Bei einem Doppelanschlag der Taliban auf christliche Kirchen während des Gottesdienstes sind in der ostpakistanischen Stadt Lahore mindestens 13 Menschen getötet worden. Ein aufgebrachter Mob verbrannte danach zwei Menschen, die beschuldigt wurden, den Attentätern geholfen zu haben.

Menschen treten durch einen Metalldetektor in eine Kirche, daneben wacht ein bewaffneter Mann
Legende: Anschläge auf Christen in Pakistan machen hohe Sicherheitsvorkehrungen bei Kirchen notwendig. Reuters

Zwei Selbstmordattentäter haben am Sonntag zwei benachbarte Kirchen in der pakistanischen Stadt Lahore angegriffen. Als Wachleute die Taliban-Kämpfer am Eingang der Gotteshäuser stoppen wollten, hätten sie sich in die Luft gesprengt, sagte ein Polizeisprecher. Ausser den Attentätern seien elf Menschen ums Leben gekommen, darunter zwei Kinder. Nach Krankenhausangaben wurden mehr als 50 Menschen verletzt.

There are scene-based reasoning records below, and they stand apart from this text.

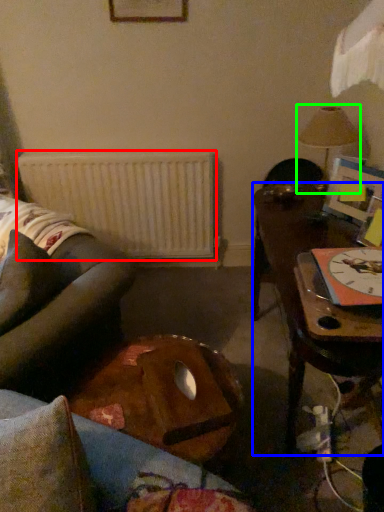
Question: Estimate the real-world distances between objects in this image. Which object is closer to radiator (highlighted by a red box), table (highlighted by a blue box) or lamp (highlighted by a green box)?

Choices:
 (A) table
 (B) lamp

Answer: (A)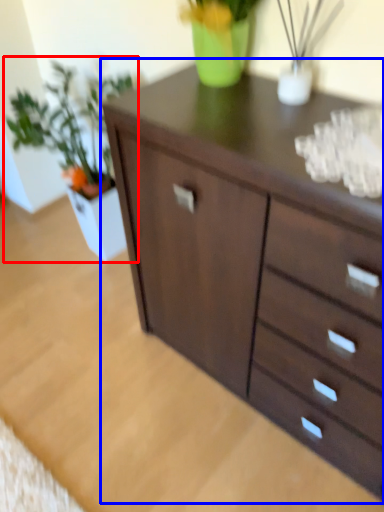
Question: Which point is further to the camera, houseplant (highlighted by a red box) or chest of drawers (highlighted by a blue box)?

Choices:
 (A) houseplant
 (B) chest of drawers

Answer: (A)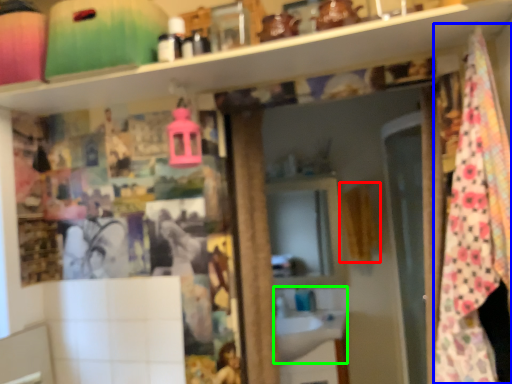
Question: Estimate the real-world distances between objects in this image. Which object is closer to curtain (highlighted by a red box), blanket (highlighted by a blue box) or sink (highlighted by a green box)?

Choices:
 (A) blanket
 (B) sink

Answer: (B)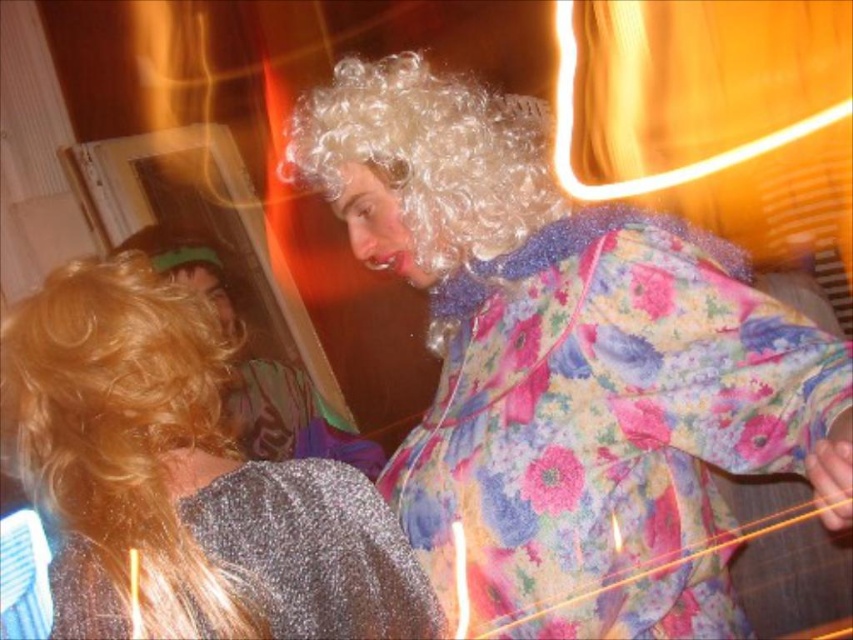
Can you confirm if shiny silver dress at lower left is taller than sparkly silver robe at lower left?

Yes.

Does shiny silver dress at lower left appear over sparkly silver robe at lower left?

Yes, shiny silver dress at lower left is above sparkly silver robe at lower left.

This screenshot has width=853, height=640. Describe the element at coordinates (184, 477) in the screenshot. I see `shiny silver dress at lower left` at that location.

I want to click on shiny silver dress at lower left, so click(x=184, y=477).

Does floral fabric dress at upper right appear over shiny silver dress at lower left?

Yes.

Who is more forward, (426, 493) or (311, 531)?

Point (311, 531) is in front.

The image size is (853, 640). What do you see at coordinates (560, 346) in the screenshot?
I see `floral fabric dress at upper right` at bounding box center [560, 346].

The width and height of the screenshot is (853, 640). Find the location of `floral fabric dress at upper right`. floral fabric dress at upper right is located at coordinates (560, 346).

Between floral fabric dress at upper right and sparkly silver robe at lower left, which one has less height?

sparkly silver robe at lower left is shorter.

Between floral fabric dress at upper right and sparkly silver robe at lower left, which one is positioned lower?

sparkly silver robe at lower left is below.

This screenshot has height=640, width=853. In order to click on floral fabric dress at upper right in this screenshot , I will do `click(560, 346)`.

Locate an element on the screen. This screenshot has width=853, height=640. floral fabric dress at upper right is located at coordinates (560, 346).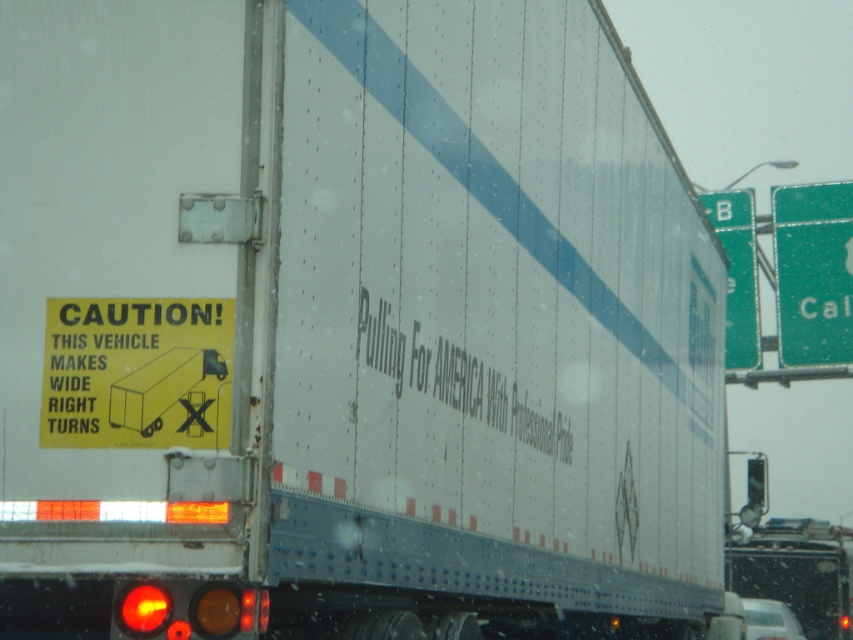
Who is lower down, green metallic sign at upper right or green glossy sign at upper right?

green glossy sign at upper right is below.

Which is behind, point (830, 278) or point (718, 227)?

Positioned behind is point (718, 227).

At what (x,y) coordinates should I click in order to perform the action: click on green metallic sign at upper right. Please return your answer as a coordinate pair (x, y). Image resolution: width=853 pixels, height=640 pixels. Looking at the image, I should click on (813, 273).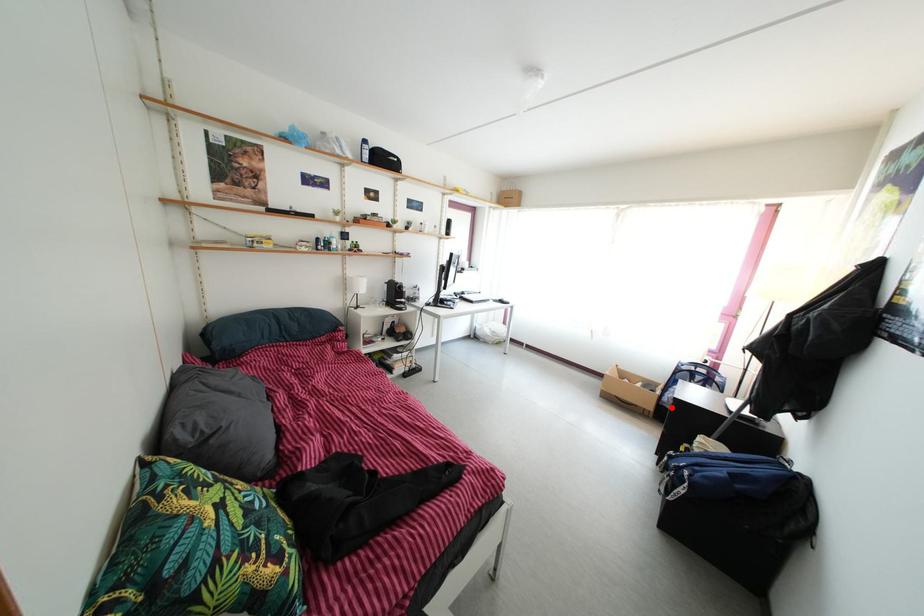
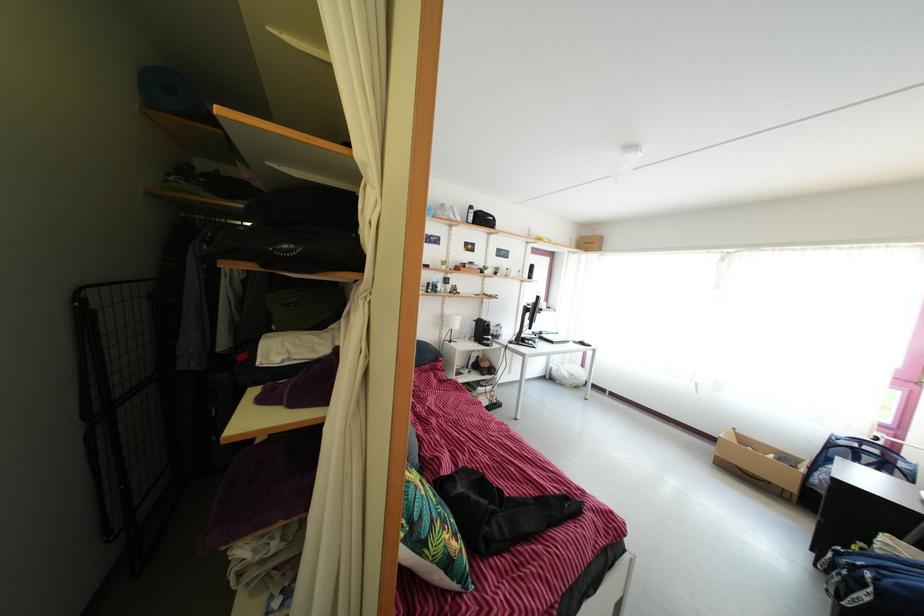
In the second image, find the point that corresponds to the highlighted location in the first image.

(821, 488)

Mob lyncht mutmassliche Komplizen

Nach dem Doppelanschlag in dem verarmten Christen-Viertel Yohana Abad lynchte ein aufgebrachter Mob zwei Menschen, die beschuldigt wurden, den Attentätern geholfen zu haben. Die beiden Opfer seien bei lebendigem Leibe verbrannt worden, sagte ein Sprecher der Provinzregierung und fügte hinzu: «Das hätte nicht passieren dürfen.» In Yohana Abad leben rund eine Million Christen. Es ist die grösste Ansiedlung der religiösen Minderheit in Pakistan. Eine Taliban-Gruppe bekannte sich zu dem Anschlag.

Christen und Angehörige anderer Minderheiten – besonders Schiiten – sind in Pakistan immer wieder Ziel von Angriffen extremistischer Sunniten-Gruppen wie der Taliban. Bei einem Anschlag auf eine christliche Kirche in der nordwestpakistanischen Stadt Peshawar waren 2013 mehr als 80 Menschen getötet worden.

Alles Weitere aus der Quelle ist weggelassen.